Your task: One number is the whole answer: how many lines of the material hold "domain".

[[ Provided data open ]]

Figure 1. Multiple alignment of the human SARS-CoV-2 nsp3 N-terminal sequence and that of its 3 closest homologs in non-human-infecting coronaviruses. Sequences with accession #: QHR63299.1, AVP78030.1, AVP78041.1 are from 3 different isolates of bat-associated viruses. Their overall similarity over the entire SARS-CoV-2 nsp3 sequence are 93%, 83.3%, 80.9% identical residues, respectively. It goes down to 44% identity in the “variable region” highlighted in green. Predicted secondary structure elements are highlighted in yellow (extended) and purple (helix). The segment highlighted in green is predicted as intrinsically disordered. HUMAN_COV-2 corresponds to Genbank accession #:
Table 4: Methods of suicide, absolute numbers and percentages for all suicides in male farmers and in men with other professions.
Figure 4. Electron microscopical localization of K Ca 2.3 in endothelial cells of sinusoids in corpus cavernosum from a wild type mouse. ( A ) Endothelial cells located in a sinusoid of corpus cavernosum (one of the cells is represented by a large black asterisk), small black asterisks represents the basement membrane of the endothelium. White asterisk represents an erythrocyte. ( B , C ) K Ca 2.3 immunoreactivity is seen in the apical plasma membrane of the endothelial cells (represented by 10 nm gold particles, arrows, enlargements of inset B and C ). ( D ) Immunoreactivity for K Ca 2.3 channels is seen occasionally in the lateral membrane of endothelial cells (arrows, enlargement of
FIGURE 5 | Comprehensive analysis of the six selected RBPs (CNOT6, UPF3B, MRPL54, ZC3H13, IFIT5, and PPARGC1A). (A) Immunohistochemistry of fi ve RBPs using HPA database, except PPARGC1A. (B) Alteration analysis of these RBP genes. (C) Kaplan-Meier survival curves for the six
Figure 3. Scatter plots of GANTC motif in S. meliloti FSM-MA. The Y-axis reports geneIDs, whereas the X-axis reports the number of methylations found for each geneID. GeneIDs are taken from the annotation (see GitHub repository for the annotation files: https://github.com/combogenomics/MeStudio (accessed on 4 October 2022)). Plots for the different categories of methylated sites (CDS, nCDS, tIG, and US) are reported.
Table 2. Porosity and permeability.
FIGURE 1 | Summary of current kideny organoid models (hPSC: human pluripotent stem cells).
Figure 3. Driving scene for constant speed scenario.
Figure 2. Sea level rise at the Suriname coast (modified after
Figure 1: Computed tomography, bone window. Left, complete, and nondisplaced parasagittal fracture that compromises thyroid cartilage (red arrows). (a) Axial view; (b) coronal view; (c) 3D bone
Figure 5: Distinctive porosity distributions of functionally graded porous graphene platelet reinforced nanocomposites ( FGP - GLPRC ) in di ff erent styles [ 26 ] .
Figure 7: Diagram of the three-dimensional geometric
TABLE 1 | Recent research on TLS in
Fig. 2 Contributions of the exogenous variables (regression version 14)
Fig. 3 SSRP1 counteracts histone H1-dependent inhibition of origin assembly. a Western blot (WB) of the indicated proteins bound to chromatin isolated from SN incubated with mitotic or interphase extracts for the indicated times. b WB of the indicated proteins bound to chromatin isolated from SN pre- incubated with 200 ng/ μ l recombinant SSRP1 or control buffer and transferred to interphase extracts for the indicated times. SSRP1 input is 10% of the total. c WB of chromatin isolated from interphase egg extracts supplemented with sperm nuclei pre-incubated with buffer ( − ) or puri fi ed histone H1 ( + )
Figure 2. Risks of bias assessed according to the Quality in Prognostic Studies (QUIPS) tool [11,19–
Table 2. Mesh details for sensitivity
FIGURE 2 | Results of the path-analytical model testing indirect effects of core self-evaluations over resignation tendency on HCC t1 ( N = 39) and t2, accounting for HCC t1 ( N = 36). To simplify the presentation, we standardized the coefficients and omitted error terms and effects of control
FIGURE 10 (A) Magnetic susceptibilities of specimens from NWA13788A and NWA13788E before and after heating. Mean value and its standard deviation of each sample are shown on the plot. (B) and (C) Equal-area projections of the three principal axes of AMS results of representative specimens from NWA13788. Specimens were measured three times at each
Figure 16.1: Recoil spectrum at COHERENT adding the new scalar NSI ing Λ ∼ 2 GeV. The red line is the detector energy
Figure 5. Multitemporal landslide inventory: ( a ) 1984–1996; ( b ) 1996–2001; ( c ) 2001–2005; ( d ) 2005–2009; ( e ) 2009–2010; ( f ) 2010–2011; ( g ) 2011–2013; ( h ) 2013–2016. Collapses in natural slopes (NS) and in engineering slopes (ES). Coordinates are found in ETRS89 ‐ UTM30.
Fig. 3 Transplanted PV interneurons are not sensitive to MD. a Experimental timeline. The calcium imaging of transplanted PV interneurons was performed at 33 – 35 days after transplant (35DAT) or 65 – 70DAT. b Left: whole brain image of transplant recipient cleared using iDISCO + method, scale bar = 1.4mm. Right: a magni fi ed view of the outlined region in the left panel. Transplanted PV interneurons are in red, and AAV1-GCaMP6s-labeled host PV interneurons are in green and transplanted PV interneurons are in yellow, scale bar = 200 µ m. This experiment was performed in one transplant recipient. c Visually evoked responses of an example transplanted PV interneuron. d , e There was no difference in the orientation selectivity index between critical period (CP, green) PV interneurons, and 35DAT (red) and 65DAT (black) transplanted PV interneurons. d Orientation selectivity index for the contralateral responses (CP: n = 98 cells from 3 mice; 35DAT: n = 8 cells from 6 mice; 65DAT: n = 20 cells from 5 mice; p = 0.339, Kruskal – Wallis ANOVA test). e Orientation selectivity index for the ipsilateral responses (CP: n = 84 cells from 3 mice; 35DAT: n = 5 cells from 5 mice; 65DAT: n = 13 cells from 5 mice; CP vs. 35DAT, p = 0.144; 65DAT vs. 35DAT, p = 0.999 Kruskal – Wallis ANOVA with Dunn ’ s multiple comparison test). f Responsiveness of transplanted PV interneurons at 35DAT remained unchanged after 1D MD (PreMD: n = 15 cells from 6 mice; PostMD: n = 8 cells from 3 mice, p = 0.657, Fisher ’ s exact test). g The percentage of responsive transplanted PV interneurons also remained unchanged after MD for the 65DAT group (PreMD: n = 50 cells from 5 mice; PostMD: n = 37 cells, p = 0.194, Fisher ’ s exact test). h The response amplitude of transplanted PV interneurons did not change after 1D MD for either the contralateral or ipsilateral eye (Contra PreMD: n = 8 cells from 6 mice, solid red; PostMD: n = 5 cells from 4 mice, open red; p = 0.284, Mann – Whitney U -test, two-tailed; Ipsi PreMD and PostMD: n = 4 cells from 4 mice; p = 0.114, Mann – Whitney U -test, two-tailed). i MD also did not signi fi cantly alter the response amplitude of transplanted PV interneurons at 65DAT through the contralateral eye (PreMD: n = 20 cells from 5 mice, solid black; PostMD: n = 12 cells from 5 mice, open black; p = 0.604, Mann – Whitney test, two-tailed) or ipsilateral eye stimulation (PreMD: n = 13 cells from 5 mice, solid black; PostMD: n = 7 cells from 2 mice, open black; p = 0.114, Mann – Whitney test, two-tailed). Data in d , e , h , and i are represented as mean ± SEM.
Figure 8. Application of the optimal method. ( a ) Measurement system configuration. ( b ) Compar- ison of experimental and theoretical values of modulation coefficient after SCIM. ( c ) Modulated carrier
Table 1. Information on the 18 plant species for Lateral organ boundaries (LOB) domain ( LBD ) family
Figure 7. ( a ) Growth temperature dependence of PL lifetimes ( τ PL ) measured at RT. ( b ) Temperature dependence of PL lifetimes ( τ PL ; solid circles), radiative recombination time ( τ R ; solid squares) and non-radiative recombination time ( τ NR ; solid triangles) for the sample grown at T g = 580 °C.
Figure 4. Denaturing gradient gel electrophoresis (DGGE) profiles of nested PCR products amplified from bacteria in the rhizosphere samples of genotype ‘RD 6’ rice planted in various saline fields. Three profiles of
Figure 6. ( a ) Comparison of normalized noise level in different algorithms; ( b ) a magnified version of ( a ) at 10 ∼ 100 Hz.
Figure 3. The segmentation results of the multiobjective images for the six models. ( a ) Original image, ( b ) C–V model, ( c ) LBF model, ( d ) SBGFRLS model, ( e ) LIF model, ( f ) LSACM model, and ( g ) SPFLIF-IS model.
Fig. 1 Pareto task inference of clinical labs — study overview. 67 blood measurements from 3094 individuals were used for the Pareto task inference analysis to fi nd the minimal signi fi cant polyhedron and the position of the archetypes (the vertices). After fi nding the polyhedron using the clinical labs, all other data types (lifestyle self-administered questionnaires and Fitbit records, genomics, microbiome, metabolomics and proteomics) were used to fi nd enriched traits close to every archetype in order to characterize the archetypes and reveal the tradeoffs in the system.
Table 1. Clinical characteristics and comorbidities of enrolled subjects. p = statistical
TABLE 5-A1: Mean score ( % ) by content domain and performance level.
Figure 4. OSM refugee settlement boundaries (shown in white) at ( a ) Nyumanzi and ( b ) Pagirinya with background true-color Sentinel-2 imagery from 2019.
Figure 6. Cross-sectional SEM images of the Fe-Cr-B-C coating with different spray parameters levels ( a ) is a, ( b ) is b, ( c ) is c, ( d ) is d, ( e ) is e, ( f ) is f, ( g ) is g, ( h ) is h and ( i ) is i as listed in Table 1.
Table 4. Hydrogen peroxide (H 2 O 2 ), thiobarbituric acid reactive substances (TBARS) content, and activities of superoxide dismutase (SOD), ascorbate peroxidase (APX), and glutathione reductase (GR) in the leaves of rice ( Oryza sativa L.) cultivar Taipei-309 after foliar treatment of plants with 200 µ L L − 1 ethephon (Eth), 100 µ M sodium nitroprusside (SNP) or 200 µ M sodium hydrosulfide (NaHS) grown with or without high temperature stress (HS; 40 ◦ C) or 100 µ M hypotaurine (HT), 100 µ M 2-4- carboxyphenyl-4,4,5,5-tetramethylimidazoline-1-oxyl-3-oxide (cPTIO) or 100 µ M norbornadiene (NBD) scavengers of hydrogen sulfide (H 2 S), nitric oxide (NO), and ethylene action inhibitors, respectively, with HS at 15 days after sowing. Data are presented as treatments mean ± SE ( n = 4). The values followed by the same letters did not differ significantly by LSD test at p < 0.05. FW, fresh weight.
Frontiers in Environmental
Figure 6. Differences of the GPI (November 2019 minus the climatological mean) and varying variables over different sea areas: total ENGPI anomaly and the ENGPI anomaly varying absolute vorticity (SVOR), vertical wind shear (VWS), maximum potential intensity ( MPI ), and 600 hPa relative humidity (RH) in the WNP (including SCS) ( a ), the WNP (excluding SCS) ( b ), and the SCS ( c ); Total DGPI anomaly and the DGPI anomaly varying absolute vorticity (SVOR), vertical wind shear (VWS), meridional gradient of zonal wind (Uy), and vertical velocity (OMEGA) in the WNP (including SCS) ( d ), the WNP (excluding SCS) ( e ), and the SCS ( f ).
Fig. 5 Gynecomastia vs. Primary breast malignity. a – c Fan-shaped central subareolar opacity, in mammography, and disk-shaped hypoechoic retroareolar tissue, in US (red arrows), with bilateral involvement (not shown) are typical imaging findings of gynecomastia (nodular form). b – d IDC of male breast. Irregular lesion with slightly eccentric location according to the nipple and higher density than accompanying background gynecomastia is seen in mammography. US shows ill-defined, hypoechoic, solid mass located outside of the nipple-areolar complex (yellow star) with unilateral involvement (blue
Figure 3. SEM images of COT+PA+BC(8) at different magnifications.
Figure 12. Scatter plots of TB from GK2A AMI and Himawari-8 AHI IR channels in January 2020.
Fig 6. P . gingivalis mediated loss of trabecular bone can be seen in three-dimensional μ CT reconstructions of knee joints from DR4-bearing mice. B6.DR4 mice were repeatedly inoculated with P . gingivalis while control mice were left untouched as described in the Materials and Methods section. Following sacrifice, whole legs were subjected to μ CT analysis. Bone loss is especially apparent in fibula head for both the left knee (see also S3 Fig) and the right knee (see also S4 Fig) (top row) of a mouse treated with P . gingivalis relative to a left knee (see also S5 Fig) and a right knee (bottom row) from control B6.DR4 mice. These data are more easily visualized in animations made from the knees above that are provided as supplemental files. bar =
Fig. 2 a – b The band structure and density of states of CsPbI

[[ Provided data closed ]]

Solution to this task: 2